1. Metode Penelitian Deskriptif Komparatif Kualitatif

Penelitian ini menggunakan pendekatan deskriptif komparatif dengan metode kualitatif. Data dikumpulkan dan diolah dari berbagai sumber, termasuk buku, jurnal, laporan, dan internet. Pendekatan deskriptif komparatif dipilih untuk membandingkan kebijakan proteksi pemerintah Indonesia dalam menghadapi dampak ACFTA dan AKFTA. Sifat kualitatif penelitian memungkinkan analisis mendalam terhadap kebijakan-kebijakan tersebut, melampaui sekedar angka-angka statistik. Data kualitatif memberikan konteks dan pemahaman yang lebih kaya mengenai bagaimana kebijakan-kebijakan tersebut dirumuskan dan diimplementasikan, serta dampaknya terhadap industri manufaktur dalam negeri. Penelitian ini berfokus pada analisis perbandingan, bukan pada pengujian hipotesis statistik.

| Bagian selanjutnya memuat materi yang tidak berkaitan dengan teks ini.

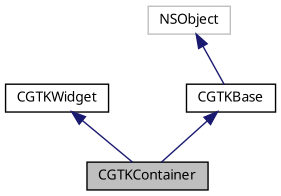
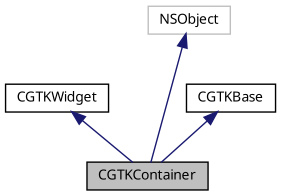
  digraph {
    fontname="Noto Sans"
    node [color=black fillcolor=white fontname="Noto Sans" fontsize=10 shape=record style=filled]
    edge [color=midnightblue dir=back fontname="Noto Sans" fontsize=10 labelfontname=Helvetica labelfontsize=10 style=solid]
    n1 [fillcolor=grey75 fontcolor=black height=0.2 label=CGTKContainer width=0.4]
    n2 [height=0.2 label=CGTKWidget width=0.4]
    n3 [height=0.2 label=CGTKBase width=0.4]
    n4 [color=grey75 height=0.2 label=NSObject width=0.4]
    n2 -> n1
    n3 -> n1
-   n4 -> n3
+   n4 -> n1
  }
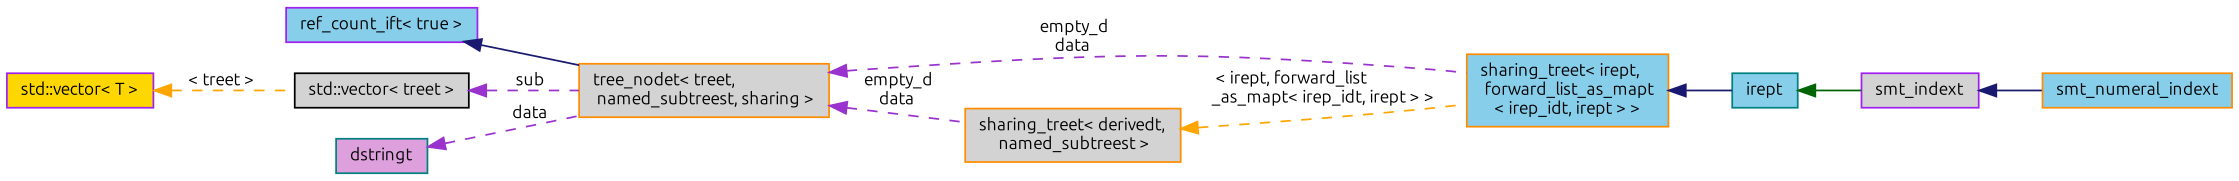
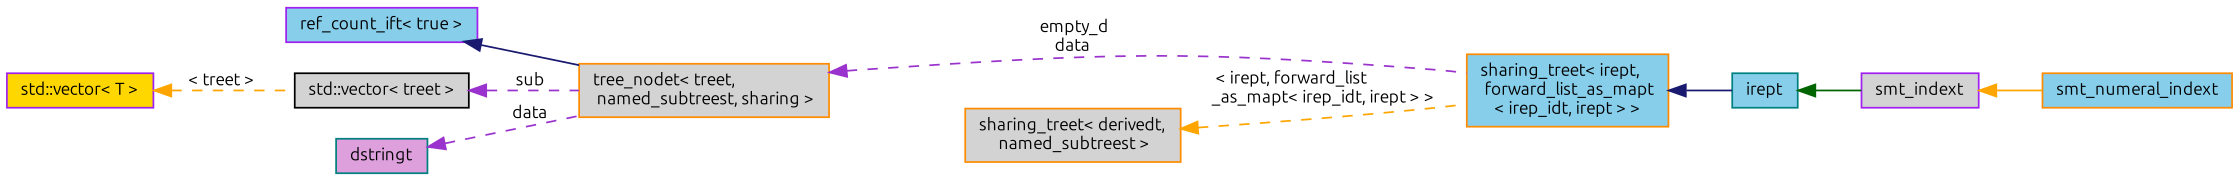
  digraph {
    fontname=Ubuntu
    rankdir=LR
    node [color=darkorange fillcolor=skyblue fontname=Ubuntu fontsize=10 shape=record style=filled]
    edge [color=darkorchid3 dir=back fontname=Ubuntu fontsize=10 labelfontname=Helvetica labelfontsize=10 style=dashed]
    n1 [fontcolor=black height=0.2 label=smt_numeral_indext width=0.4]
    n2 [color=purple fillcolor=lightgrey height=0.2 label=smt_indext width=0.4]
    n3 [color=teal height=0.2 label=irept width=0.4]
    n4 [height=0.2 label="sharing_treet\< irept,\l forward_list_as_mapt\l\< irep_idt, irept \> \>" width=0.4]
    n5 [fillcolor=lightgrey height=0.2 label="tree_nodet\< treet,\l named_subtreest, sharing \>" width=0.4]
    n6 [fillcolor=lightgrey height=0.2 label="sharing_treet\< derivedt,\l named_subtreest \>" width=0.4]
    n7 [color=purple height=0.2 label="ref_count_ift\< true \>" width=0.4]
    n8 [color=black fillcolor=lightgrey height=0.2 label="std::vector\< treet \>" width=0.4]
    n9 [color=purple fillcolor=gold height=0.2 label="std::vector\< T \>" width=0.4]
    n10 [color=teal fillcolor=plum height=0.2 label=dstringt width=0.4]
-   n2 -> n1 [color=midnightblue style=solid]
+   n2 -> n1 [color=orange style=solid]
    n3 -> n2 [color=darkgreen style=solid]
    n4 -> n3 [color=midnightblue style=solid]
    n5 -> n4 [label=" empty_d\ndata"]
-   n5 -> n6 [label=" empty_d\ndata"]
    n6 -> n4 [color=orange label=" \< irept, forward_list\l_as_mapt\< irep_idt, irept \> \>"]
    n7 -> n5 [color=midnightblue style=solid]
    n8 -> n5 [label=" sub"]
    n9 -> n8 [color=orange label=" \< treet \>"]
    n10 -> n5 [label=" data"]
  }
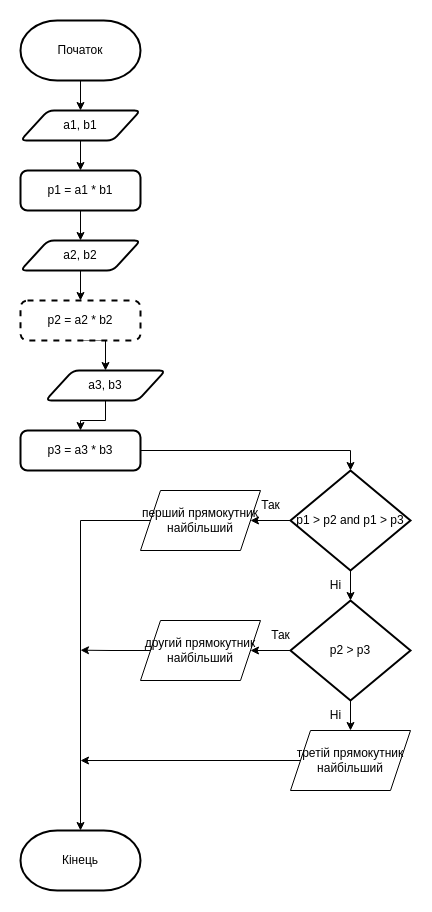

2. Teknik Analisis Data Pendekatan Induktif

Analisis data menggunakan pendekatan induktif. Peneliti secara langsung membandingkan dua fenomena utama: proteksi produk lokal oleh pemerintah Indonesia dalam menghadapi dampak pasar bebas ACFTA dan AKFTA. Pendekatan induktif memungkinkan generalisasi dari temuan spesifik yang didapatkan dari data. Analisis akan membandingkan bagaimana Indonesia merespon dampak ekonomi yang berbeda dari ACFTA (defisit) dan AKFTA (surplus) melalui berbagai kebijakan proteksi. Perbedaan antara perjanjian Indonesia-China dan Indonesia-Korea akan dijelaskan, termasuk sikap perlindungan diri Indonesia dalam menghadapi pasar bebas dari kedua negara tersebut. Kesimpulan akan ditarik berdasarkan temuan spesifik dari perbandingan ini.

3. Indikator Perbandingan dan Batasan Materi

Indikator perbandingan yang digunakan meliputi empat skema utama: subsidi sektor investasi, pelarangan impor (termasuk pembatasan kuota dan kualitas produk), penanganan unfair trade dan anti-dumping, serta regulasi penyelesaian sengketa. Penelitian ini membatasi ruang lingkupnya pada perbandingan proteksi pemerintah Indonesia dalam melindungi produk lokal dalam menghadapi pasar bebas ACFTA dan AKFTA. Fokus utama adalah menjelaskan perbandingan proteksi tersebut, dengan argumen bahwa terdapat perbedaan kebijakan pemerintah Indonesia dalam menghadapi dampak persaingan pasar bebas China dan Korea. Penelitian ini lebih menekankan pada kebijakan yang diambil pemerintah dalam merespon ACFTA dibandingkan AKFTA, mengingat dampak yang berbeda dari kedua perjanjian tersebut terhadap ekonomi Indonesia.